In software engineering we create indexes all the time (e.g., in databases) but I also hear a lot of people talk about inverted indices. Is there something fundamentally different between the two? They sound like the same thing.
One common use is "...to allow fast full-text searching."
The two types denote directionality. One takes you forward through the index, and the other takes you backward (the inverse) through the index. That's it. There's no mystery to uncover here. Otherwise the two types are identical, it's just a question of what information you have, and as a result what information you're trying to find.
To address your inquiry, I don't think there's actually a way to know why the use is what it is today. The only reason it's important to define which is forward and which one is inverted is so that we can all have a conversation about them, and everyone knows which direction we're talking about. Think about the terms "left" and "right": they are relative. Which is which doesn't matter, except that everyone needs to agree which one is "left" and which one is "right" in order for the words to have meaning. If, as a culture, we decided to flip left and right, then you'd have the same issue figuring out what a "right turn" vs a "left turn" is since the agreed upon meaning had changed. However, the naming is arbitrary, so which one is which (in and of itself) doesn't matter - what matters is that we all agree on the meaning.
In your comment where you ask, "please don't just define the terms", you're missing the point, and I think you're just getting hung up on the wording when there is absolutely no difference between them.
For the benefit of future readers, I will now provide several "forward" and "inverted" index examples:
Example 1: Web search
If you're thinking that the inverse of an index is something like the inverse of a function in mathematics, where the inverse is a special thing that has a different form, then you're mistaken: that's not the case here.
In a search engine you have a list of documents (pages on web sites), where you enter some keywords and get results back.
A forward index (or just index) is the list of documents, and which words appear in them. In the web search example, Google crawls the web, building the list of documents, figuring out which words appear in each page.

* [Collected data]:
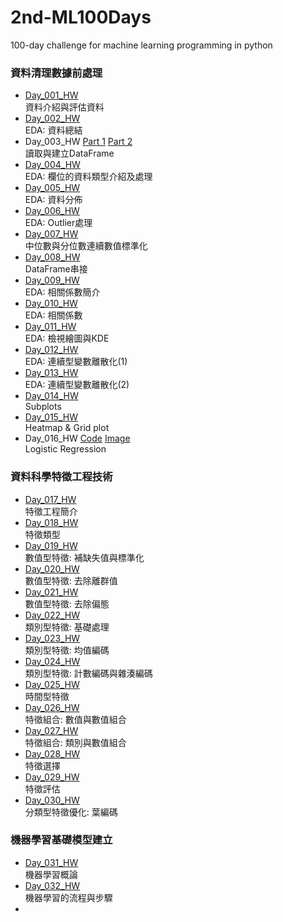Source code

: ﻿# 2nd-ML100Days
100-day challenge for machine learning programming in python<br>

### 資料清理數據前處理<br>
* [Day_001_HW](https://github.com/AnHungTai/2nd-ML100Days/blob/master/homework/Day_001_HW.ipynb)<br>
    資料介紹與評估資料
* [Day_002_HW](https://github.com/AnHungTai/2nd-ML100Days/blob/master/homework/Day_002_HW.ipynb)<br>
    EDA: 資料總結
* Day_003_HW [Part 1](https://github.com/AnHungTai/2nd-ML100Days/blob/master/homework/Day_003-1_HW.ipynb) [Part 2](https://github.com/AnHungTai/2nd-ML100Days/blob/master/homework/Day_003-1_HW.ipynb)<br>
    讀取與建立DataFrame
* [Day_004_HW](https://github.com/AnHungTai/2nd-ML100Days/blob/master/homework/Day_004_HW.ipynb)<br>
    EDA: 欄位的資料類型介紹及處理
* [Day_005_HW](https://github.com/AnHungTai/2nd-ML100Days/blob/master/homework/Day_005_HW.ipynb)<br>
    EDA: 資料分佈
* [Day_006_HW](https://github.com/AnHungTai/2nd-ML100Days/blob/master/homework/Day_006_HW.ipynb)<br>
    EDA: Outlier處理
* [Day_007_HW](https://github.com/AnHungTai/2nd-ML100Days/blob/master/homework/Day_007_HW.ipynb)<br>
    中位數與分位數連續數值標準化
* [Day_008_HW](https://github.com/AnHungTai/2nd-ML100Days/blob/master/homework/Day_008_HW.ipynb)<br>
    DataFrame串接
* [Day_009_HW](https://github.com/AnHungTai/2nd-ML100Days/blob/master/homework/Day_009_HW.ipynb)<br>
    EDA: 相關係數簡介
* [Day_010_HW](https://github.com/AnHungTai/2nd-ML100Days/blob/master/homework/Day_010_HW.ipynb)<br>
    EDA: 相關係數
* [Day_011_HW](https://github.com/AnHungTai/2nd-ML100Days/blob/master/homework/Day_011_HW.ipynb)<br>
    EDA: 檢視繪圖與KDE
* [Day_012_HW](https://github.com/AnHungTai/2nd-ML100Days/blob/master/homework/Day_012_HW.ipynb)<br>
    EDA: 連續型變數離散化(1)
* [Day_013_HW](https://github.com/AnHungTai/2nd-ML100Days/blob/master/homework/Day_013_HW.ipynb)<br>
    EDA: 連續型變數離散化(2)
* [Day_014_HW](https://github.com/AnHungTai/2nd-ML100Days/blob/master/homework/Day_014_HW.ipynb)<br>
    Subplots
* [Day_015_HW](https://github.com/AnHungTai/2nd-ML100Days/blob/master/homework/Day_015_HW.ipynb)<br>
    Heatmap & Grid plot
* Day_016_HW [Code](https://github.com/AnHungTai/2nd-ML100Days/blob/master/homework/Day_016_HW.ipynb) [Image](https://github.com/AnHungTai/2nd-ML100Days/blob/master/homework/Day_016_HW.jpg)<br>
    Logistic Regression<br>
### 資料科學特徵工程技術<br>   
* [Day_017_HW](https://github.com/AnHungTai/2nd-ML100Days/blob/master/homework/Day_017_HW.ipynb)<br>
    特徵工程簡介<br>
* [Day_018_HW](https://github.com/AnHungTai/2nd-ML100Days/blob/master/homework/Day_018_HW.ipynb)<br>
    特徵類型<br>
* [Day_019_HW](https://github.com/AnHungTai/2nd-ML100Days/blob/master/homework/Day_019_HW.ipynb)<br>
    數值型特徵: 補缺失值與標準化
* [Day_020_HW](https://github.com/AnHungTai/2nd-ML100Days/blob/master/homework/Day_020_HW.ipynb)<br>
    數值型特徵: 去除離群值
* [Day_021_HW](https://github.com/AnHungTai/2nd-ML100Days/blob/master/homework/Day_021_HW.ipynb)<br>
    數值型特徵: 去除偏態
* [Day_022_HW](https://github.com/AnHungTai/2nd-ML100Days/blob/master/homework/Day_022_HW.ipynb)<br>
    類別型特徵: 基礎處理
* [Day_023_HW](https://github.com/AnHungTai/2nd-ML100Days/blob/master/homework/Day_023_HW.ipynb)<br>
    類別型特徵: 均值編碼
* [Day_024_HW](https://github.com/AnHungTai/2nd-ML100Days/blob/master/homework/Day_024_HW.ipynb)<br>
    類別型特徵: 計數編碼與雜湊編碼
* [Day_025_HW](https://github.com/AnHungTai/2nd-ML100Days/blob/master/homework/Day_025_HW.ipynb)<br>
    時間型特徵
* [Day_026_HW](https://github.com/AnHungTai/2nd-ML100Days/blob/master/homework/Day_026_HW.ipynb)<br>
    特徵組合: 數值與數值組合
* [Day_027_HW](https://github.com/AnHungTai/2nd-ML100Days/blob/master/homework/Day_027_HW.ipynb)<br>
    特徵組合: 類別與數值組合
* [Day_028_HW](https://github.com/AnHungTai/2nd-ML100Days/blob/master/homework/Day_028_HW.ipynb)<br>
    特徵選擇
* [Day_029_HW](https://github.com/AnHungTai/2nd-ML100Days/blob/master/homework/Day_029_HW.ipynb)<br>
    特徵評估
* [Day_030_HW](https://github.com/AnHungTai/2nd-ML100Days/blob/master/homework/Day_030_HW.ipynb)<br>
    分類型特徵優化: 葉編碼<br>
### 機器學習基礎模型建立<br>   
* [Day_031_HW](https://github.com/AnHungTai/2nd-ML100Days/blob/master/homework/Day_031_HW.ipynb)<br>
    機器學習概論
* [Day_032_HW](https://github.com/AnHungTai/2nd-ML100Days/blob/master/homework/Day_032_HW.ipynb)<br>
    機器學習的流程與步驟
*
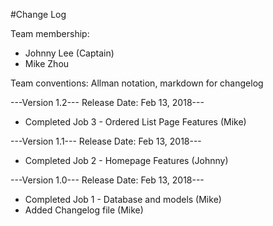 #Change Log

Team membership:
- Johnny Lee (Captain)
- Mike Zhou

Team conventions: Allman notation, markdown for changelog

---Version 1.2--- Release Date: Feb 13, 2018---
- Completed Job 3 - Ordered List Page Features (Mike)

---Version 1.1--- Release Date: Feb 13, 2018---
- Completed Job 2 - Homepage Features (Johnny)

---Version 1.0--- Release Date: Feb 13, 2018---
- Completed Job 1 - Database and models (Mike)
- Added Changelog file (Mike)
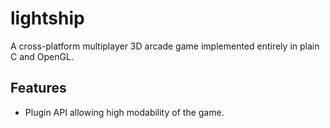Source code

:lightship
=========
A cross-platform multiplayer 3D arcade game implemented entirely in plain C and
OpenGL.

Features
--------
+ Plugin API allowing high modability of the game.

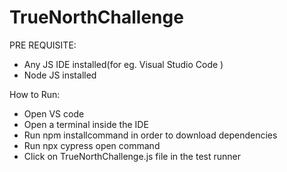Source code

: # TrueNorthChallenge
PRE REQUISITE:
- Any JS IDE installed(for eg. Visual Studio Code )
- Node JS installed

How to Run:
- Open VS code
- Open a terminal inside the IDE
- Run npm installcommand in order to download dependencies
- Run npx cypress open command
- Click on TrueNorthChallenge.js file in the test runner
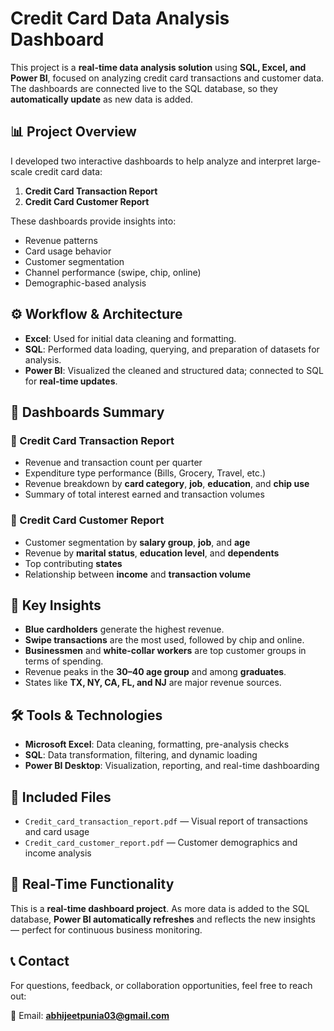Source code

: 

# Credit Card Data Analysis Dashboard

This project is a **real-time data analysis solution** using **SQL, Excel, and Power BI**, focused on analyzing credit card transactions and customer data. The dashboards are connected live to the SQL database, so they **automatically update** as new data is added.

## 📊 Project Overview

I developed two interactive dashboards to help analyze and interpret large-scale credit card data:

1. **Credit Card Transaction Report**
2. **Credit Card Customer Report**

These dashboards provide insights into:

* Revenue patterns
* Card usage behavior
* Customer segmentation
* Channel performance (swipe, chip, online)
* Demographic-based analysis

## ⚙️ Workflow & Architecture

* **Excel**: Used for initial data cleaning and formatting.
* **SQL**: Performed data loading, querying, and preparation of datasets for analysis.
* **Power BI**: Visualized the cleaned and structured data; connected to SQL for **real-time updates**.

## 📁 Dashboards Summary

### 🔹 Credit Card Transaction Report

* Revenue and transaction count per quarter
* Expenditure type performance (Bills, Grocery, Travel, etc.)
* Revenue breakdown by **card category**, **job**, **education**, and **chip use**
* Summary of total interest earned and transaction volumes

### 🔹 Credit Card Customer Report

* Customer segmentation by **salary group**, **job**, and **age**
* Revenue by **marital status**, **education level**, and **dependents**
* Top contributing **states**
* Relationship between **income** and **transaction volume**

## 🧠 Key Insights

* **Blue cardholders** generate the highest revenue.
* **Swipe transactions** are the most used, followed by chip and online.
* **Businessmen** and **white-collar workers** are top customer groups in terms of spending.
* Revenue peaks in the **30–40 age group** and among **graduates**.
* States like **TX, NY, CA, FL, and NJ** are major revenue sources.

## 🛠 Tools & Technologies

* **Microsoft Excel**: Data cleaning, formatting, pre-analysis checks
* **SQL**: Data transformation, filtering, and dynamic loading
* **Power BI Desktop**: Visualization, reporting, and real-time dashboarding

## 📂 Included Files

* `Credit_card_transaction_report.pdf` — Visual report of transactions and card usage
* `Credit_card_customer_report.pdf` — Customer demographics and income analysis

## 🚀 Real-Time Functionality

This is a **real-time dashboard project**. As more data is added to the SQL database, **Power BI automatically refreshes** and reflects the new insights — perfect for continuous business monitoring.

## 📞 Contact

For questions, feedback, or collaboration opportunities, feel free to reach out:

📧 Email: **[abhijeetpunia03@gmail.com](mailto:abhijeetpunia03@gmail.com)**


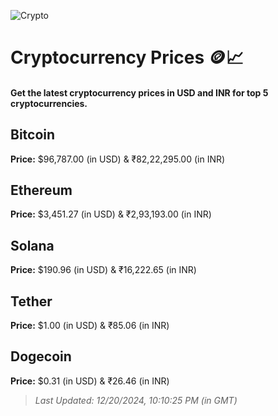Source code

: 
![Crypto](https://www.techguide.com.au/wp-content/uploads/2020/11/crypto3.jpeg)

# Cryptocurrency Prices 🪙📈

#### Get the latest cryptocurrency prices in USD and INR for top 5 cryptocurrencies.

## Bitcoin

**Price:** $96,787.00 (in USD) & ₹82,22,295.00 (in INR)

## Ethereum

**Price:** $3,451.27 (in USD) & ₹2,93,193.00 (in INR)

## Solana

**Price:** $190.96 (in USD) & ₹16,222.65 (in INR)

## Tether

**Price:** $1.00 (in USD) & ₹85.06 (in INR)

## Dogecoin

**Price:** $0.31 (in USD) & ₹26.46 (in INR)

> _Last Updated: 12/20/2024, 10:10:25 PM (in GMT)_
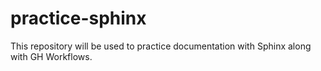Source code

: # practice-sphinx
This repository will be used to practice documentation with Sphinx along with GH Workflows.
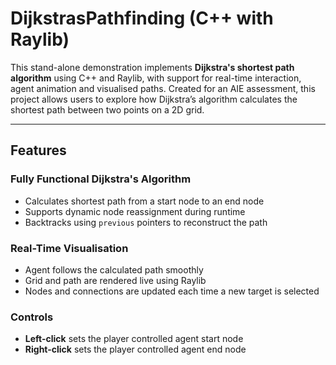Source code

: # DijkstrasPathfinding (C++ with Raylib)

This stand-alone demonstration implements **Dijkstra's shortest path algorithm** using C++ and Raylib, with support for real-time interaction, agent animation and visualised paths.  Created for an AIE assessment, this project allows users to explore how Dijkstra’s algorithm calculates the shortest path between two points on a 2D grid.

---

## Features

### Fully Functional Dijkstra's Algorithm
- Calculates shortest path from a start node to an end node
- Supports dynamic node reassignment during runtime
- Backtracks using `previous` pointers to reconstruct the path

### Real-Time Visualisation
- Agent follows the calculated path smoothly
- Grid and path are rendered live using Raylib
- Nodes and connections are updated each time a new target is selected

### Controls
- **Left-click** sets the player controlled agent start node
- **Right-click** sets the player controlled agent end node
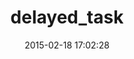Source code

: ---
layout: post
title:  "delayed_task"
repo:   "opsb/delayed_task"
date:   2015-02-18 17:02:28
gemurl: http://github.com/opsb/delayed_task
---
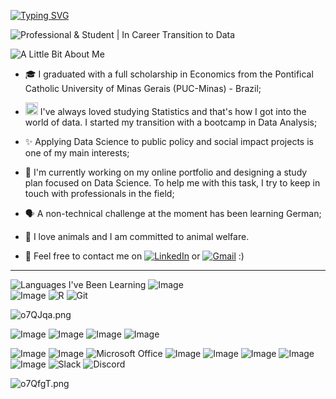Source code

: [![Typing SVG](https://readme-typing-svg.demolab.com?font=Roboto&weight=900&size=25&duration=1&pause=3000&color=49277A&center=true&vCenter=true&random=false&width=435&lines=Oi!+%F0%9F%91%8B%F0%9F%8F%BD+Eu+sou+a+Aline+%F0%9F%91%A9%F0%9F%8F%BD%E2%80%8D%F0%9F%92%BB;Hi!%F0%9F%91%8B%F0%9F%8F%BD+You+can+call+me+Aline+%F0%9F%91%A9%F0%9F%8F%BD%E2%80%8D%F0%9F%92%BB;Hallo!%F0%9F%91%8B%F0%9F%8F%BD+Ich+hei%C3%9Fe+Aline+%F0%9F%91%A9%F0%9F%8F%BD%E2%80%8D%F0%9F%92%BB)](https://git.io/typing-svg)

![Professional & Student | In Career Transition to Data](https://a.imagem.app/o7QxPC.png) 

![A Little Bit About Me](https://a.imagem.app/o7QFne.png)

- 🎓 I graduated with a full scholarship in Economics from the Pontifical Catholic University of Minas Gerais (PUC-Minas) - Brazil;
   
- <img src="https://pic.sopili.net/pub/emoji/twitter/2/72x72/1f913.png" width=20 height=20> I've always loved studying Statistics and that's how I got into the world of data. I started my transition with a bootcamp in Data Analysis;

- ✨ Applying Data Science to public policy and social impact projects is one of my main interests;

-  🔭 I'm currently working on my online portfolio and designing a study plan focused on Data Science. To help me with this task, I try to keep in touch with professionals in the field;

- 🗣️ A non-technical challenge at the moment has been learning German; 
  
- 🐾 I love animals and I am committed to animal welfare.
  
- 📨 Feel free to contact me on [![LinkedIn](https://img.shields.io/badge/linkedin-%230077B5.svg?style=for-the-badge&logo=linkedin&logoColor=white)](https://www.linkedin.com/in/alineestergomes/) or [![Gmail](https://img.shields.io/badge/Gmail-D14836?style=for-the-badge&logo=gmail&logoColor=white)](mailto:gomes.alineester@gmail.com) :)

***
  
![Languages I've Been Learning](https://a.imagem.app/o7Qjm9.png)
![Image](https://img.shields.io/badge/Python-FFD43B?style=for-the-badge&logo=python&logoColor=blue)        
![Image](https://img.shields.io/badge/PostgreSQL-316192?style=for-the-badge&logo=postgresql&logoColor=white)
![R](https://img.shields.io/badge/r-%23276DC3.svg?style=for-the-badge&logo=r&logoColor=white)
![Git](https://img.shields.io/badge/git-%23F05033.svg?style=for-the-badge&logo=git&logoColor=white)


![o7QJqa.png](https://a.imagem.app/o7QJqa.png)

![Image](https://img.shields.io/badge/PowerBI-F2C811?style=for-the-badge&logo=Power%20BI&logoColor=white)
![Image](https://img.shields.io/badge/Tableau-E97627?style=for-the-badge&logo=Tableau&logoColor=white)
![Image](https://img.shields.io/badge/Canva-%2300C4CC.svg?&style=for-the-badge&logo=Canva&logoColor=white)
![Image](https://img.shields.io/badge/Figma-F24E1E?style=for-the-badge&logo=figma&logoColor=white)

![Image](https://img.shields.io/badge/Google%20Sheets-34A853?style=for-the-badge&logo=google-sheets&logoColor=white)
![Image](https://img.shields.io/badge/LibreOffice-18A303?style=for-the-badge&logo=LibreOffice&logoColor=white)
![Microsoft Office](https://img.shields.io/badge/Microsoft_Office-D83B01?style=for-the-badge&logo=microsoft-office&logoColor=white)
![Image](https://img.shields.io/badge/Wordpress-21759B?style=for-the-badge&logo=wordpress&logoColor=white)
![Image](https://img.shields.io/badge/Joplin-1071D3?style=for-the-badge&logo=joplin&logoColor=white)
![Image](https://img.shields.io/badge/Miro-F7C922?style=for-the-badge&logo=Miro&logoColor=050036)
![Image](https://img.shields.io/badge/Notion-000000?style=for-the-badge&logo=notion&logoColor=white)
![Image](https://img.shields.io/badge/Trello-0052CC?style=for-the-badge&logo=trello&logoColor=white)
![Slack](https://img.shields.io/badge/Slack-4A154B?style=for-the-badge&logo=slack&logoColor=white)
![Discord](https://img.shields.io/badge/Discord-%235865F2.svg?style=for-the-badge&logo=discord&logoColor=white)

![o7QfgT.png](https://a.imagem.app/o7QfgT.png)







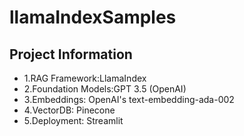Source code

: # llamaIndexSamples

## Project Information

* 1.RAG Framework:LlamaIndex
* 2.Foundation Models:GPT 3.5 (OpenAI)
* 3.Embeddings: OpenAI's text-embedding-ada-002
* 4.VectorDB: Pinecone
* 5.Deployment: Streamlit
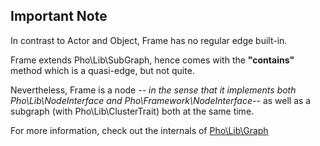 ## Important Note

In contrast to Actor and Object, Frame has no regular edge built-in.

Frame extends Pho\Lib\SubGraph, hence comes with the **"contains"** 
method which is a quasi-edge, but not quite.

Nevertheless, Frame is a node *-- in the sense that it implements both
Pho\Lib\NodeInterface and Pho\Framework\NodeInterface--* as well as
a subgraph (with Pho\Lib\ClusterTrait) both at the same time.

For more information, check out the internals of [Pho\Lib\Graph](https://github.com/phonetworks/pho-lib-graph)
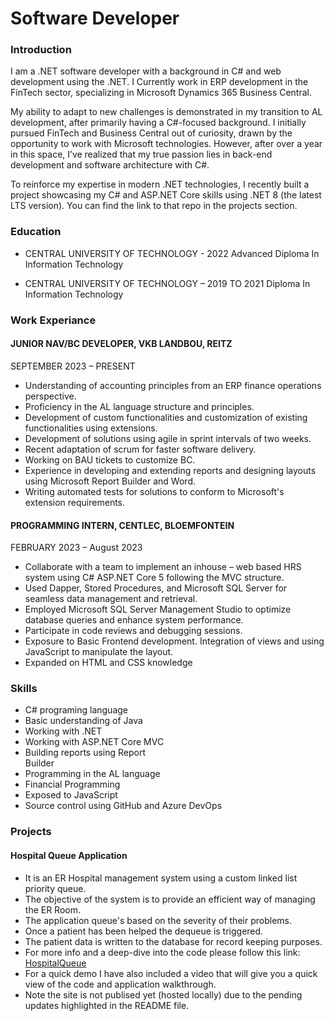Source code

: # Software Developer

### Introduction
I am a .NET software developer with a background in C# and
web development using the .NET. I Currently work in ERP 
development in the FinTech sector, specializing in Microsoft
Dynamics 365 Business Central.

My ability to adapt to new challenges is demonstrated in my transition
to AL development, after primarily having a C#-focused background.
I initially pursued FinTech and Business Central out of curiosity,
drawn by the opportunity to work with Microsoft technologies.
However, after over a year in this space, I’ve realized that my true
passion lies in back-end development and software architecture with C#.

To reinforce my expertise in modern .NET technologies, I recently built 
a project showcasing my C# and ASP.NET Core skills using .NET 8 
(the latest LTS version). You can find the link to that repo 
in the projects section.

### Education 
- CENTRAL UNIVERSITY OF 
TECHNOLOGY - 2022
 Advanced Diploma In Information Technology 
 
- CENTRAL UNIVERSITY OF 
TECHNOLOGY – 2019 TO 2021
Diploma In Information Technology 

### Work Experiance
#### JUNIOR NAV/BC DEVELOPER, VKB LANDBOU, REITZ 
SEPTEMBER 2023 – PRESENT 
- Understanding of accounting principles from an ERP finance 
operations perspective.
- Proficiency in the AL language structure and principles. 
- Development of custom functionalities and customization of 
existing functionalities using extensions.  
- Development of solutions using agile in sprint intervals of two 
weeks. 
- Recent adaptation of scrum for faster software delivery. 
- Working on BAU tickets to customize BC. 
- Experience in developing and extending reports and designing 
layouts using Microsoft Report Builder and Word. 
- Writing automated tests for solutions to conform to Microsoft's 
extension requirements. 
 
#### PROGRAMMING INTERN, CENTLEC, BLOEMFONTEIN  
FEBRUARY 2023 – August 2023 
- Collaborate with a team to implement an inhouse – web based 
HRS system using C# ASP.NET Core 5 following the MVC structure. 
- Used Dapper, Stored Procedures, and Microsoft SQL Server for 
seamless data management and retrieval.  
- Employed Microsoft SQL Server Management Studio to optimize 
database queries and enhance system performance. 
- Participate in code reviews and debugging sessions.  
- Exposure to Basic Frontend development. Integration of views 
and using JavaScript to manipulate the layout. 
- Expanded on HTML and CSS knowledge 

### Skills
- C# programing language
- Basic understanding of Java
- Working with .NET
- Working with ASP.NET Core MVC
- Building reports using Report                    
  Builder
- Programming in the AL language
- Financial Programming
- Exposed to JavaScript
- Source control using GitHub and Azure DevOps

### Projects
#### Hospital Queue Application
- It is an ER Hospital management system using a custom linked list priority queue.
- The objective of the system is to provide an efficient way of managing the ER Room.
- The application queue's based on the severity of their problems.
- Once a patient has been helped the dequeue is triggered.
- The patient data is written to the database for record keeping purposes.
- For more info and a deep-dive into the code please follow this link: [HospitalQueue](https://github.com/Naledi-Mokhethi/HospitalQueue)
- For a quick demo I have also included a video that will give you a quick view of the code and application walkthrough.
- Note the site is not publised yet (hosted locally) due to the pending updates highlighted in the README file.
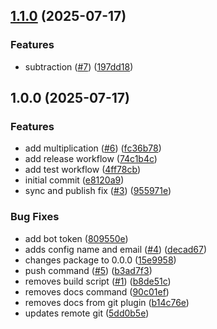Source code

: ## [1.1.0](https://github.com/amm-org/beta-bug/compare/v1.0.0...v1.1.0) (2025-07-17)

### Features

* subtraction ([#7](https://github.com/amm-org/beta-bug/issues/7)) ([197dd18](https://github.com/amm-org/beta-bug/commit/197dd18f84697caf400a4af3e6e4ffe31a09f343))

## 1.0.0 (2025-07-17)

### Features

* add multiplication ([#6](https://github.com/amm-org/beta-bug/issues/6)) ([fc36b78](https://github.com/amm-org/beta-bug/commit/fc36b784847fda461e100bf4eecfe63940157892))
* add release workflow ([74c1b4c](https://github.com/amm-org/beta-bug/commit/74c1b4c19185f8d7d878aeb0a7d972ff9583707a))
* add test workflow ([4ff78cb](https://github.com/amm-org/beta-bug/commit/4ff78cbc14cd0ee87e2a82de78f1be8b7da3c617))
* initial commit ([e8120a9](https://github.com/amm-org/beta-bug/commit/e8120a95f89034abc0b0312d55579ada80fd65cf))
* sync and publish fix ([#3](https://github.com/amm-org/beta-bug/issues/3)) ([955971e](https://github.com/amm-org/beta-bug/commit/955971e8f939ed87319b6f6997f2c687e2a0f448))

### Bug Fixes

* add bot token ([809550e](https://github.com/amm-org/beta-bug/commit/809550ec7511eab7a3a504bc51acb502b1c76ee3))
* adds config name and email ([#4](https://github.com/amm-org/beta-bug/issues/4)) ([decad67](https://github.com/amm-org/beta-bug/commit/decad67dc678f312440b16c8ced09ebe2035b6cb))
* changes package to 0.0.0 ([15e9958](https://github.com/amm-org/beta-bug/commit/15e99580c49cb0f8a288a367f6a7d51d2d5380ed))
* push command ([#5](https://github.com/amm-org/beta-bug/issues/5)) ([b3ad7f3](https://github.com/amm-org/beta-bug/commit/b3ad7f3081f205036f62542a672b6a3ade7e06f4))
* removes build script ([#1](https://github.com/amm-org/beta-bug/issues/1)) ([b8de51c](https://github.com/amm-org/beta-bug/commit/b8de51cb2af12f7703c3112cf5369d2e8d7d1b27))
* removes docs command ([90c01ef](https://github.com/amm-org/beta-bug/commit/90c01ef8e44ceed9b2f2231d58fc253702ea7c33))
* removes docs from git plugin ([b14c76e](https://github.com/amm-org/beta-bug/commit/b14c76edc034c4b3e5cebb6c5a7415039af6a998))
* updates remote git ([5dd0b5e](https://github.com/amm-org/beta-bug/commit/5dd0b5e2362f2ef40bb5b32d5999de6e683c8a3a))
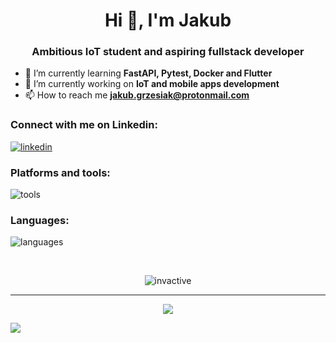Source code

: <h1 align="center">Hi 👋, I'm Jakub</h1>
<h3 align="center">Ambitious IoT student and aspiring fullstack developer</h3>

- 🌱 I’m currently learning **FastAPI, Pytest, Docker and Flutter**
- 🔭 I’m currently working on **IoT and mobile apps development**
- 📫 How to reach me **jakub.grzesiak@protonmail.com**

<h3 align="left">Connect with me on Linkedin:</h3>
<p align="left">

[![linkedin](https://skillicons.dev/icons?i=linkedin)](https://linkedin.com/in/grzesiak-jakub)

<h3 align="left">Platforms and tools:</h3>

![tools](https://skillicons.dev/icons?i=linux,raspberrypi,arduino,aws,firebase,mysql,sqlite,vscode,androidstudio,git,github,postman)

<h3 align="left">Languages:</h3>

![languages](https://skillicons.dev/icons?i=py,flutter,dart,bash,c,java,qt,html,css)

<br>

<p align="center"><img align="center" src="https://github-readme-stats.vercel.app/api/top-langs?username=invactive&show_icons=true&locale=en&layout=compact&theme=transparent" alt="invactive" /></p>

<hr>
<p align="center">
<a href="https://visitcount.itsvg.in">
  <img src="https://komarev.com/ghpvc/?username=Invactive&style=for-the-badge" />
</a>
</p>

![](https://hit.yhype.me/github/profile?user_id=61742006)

* [DIRECTIONS]:
a: Extract the passage of the post on inverted indexes starting with "For the benefit" and going on through "in each page.".
b: Please copy the lines of the records word for word, starting at the start of the records and going on through the line with "100-day challenge for", and leave the pictures out of your answer.
The records are unrelated to the post on inverted indexes.

* [ANSWERS FOR THE EXERCISE]:
a:
For the benefit of future readers, I will now provide several "forward" and "inverted" index examples:
Example 1: Web search
If you're thinking that the inverse of an index is something like the inverse of a function in mathematics, where the inverse is a special thing that has a different form, then you're mistaken: that's not the case here.
In a search engine you have a list of documents (pages on web sites), where you enter some keywords and get results back.
A forward index (or just index) is the list of documents, and which words appear in them. In the web search example, Google crawls the web, building the list of documents, figuring out which words appear in each page.

b:
Source code

: ﻿# 2nd-ML100Days
100-day challenge for machine learning programming in python<br>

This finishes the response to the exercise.